Our ability to handle these complaints is somewhat effective. Until 10 calls, customers that have contacted customer services have an increase in revenue contribution of around 5%. However, after a customer has made 10 calls, their revenue contribution lowers by almost half (48%).
Recommendations and Business Implementation
Marketing
By identifying which customers belong to each of the segments identified above, we could use targeted marketing campaigns on emails or social media to improve number of orders. For example, sending discounts for master classes to those who order a variety of meals, whereas for those who always order the same meal, we could offer campaigns such as: ‘order 5 meals, get 1 free’.
Quick Re-order
Customers that always order the same meal seem to be our biggest customer segment. If we identify a customer as someone that orders always the same dish, we could include a ‘quick re-order’ button in our website and mobile app. This customer would be able to quickly order with 1 click.
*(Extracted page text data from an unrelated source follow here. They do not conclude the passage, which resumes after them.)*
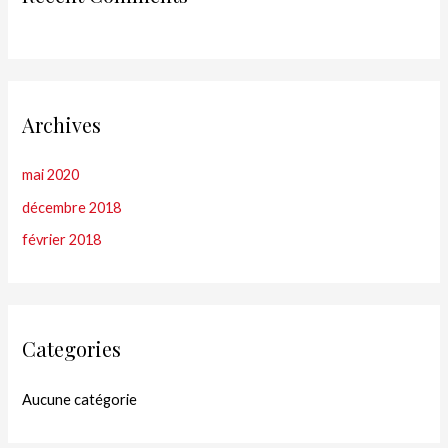
Archives
mai 2020
décembre 2018
février 2018
Categories
Aucune catégorie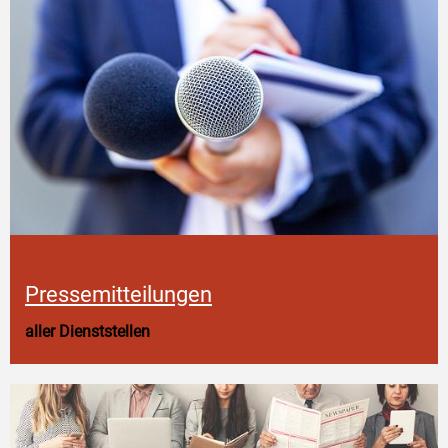
Pressemitteilungen
aller Dienststellen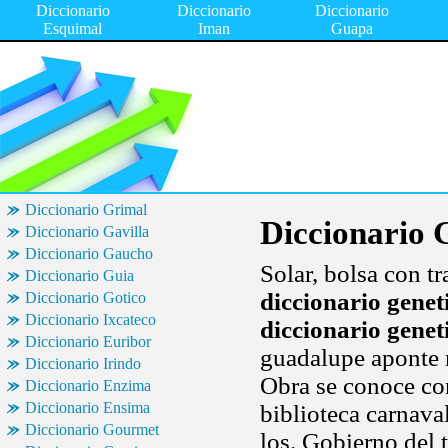
Diccionario
Diccionario
Diccionario
Esquimal
Iman
Guapa
Diccionario Grimal
Diccionario 
Diccionario Gavilla
Diccionario Gaucho
Solar, bolsa con t
Diccionario Guia
diccionario genet
Diccionario Gotico
Diccionario Ixcateco
diccionario genet
Diccionario Euribor
guadalupe aponte m
Diccionario Irindo
Obra se conoce co
Diccionario Enzima
Diccionario Ensima
biblioteca carnava
Diccionario Gourmet
los. Gobierno del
Customer Service Data Collection
Due to competitive nature of this market, customer retention is key. When a customer has a bad experience with our delivery, they could easily switch to another service, food delivery or grocery stores. However, our data for customer service calls is insufficient to evaluate how many of our calls are complaints.
We should identify if a customer service call was a complaint or not. This provides extremely valuable insight on how a customer complaint affects our revenue, which would indirectly increase our competitive advantage.